§ Task objective
Once you have read the entries, copy all of them exactly.

§ Dataset content
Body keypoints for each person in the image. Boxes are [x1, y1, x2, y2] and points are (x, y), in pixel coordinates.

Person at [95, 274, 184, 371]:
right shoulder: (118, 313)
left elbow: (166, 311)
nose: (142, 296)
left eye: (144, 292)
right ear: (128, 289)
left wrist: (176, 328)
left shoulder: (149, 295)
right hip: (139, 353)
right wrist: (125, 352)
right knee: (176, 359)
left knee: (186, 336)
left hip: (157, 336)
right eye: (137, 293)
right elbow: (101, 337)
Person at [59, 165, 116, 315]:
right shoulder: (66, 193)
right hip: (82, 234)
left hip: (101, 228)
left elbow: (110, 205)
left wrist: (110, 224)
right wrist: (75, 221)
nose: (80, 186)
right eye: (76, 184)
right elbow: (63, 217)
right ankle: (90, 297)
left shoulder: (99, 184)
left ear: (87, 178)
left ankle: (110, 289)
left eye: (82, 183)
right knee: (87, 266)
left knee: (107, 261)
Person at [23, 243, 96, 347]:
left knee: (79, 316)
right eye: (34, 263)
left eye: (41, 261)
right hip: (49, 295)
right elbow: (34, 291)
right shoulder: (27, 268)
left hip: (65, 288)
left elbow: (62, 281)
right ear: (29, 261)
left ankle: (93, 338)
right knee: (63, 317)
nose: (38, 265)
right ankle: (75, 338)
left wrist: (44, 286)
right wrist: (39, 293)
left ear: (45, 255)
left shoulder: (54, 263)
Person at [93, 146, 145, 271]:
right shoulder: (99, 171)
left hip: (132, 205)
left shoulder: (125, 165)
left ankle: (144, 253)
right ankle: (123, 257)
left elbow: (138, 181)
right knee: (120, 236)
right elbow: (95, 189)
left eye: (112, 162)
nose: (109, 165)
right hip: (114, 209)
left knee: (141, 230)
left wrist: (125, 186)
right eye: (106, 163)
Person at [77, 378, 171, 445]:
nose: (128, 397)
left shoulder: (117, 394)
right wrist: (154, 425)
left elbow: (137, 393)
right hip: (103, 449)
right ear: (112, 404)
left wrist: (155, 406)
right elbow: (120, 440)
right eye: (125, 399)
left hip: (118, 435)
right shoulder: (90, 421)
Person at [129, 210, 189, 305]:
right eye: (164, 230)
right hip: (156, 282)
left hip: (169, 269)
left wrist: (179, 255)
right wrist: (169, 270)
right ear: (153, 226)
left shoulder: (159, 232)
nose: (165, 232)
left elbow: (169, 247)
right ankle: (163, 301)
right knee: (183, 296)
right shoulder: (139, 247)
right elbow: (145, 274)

§ Task response
Body keypoints for each person in the image. Boxes are [x1, y1, x2, y2] and points are (x, y), in pixel coordinates.

Person at [95, 274, 184, 371]:
right shoulder: (118, 313)
left elbow: (166, 311)
nose: (142, 296)
left eye: (144, 292)
right ear: (128, 289)
left wrist: (176, 328)
left shoulder: (149, 295)
right hip: (139, 353)
right wrist: (125, 352)
right knee: (176, 359)
left knee: (186, 336)
left hip: (157, 336)
right eye: (137, 293)
right elbow: (101, 337)
Person at [59, 165, 116, 315]:
right shoulder: (66, 193)
right hip: (82, 234)
left hip: (101, 228)
left elbow: (110, 205)
left wrist: (110, 224)
right wrist: (75, 221)
nose: (80, 186)
right eye: (76, 184)
right elbow: (63, 217)
right ankle: (90, 297)
left shoulder: (99, 184)
left ear: (87, 178)
left ankle: (110, 289)
left eye: (82, 183)
right knee: (87, 266)
left knee: (107, 261)
Person at [23, 243, 96, 347]:
left knee: (79, 316)
right eye: (34, 263)
left eye: (41, 261)
right hip: (49, 295)
right elbow: (34, 291)
right shoulder: (27, 268)
left hip: (65, 288)
left elbow: (62, 281)
right ear: (29, 261)
left ankle: (93, 338)
right knee: (63, 317)
nose: (38, 265)
right ankle: (75, 338)
left wrist: (44, 286)
right wrist: (39, 293)
left ear: (45, 255)
left shoulder: (54, 263)
Person at [93, 146, 145, 271]:
right shoulder: (99, 171)
left hip: (132, 205)
left shoulder: (125, 165)
left ankle: (144, 253)
right ankle: (123, 257)
left elbow: (138, 181)
right knee: (120, 236)
right elbow: (95, 189)
left eye: (112, 162)
nose: (109, 165)
right hip: (114, 209)
left knee: (141, 230)
left wrist: (125, 186)
right eye: (106, 163)
Person at [77, 378, 171, 445]:
nose: (128, 397)
left shoulder: (117, 394)
right wrist: (154, 425)
left elbow: (137, 393)
right hip: (103, 449)
right ear: (112, 404)
left wrist: (155, 406)
right elbow: (120, 440)
right eye: (125, 399)
left hip: (118, 435)
right shoulder: (90, 421)
Person at [129, 210, 189, 305]:
right eye: (164, 230)
right hip: (156, 282)
left hip: (169, 269)
left wrist: (179, 255)
right wrist: (169, 270)
right ear: (153, 226)
left shoulder: (159, 232)
nose: (165, 232)
left elbow: (169, 247)
right ankle: (163, 301)
right knee: (183, 296)
right shoulder: (139, 247)
right elbow: (145, 274)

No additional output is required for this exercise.